Des campagnes existent pour faire du fils de l’ancien chah une figure de l’opposition, une récupération royaliste est-elle possible ?
Ce sont essentiellement des médias iraniens à l’étranger comme Manoto qui font un travail de fond depuis des décennies pour entretenir une nostalgie de l’époque du chah, l’idée d’un âge d’or perdu. Mais on ne peut connaître le réel intérêt que les Iraniens portent à Reza Pahlavi. Il y a comme un décalage entre ceux qui portent à l’intérieur du pays des revendications sociales, interethniques et d’égalité de genre, et ce qui se construit comme possiblement une alternative à l’étranger qui est une position plus nationaliste et néolibérale, incarnée par Reza Pahlavi.
Ce décalage est sans doute lié au fait que parmi les diasporas iraniennes à l’étranger, beaucoup ont quitté l’Iran après la révolution de 1979 et ceux qui disposent de capitaux sont liés aux élites de l’ancien régime.
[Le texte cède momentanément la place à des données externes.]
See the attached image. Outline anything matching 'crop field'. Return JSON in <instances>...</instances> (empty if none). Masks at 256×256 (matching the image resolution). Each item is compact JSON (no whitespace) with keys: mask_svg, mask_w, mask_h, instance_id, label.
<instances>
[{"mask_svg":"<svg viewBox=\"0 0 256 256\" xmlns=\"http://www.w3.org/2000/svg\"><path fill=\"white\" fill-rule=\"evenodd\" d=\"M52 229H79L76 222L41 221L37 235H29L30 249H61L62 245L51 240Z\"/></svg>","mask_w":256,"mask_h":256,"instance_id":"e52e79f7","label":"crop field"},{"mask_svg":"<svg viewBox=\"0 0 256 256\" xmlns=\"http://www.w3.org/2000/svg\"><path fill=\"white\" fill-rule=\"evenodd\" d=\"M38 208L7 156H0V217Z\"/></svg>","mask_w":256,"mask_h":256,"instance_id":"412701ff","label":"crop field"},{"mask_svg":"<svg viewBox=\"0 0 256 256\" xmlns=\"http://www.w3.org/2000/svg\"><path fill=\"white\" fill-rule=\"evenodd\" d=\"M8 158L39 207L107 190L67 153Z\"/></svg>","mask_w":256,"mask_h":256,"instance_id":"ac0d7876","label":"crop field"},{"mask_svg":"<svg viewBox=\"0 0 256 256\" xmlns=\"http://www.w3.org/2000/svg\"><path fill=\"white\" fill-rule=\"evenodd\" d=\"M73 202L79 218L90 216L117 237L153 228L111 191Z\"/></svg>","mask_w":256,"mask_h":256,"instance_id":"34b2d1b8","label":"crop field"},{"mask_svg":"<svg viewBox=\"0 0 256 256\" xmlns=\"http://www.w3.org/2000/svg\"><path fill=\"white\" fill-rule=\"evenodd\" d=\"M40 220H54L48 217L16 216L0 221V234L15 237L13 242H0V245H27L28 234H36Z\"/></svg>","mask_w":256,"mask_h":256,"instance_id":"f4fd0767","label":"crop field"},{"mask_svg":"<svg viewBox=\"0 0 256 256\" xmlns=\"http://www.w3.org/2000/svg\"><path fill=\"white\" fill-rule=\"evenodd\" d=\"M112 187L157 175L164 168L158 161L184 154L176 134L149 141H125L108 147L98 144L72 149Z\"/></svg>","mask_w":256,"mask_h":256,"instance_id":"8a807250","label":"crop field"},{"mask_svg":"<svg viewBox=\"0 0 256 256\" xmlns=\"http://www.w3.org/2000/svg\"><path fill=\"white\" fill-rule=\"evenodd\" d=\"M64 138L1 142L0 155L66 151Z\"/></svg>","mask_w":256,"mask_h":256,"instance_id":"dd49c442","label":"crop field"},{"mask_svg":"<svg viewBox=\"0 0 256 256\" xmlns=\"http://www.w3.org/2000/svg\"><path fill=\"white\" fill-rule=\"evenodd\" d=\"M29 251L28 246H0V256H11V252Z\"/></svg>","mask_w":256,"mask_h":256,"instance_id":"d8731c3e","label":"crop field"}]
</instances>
Enfin, il y a le traumatisme de la révolution de 1979 et l’erreur d’appréciation qui a été faite autour de la figure de Khomeiny, considéré comme un pieu, un sage et un arbitre potentiel et qui a montré ensuite son vrai visage. Cette mémoire rend méfiant à l’égard d’une union pragmatique derrière un projet politique qui n’est pas partagé.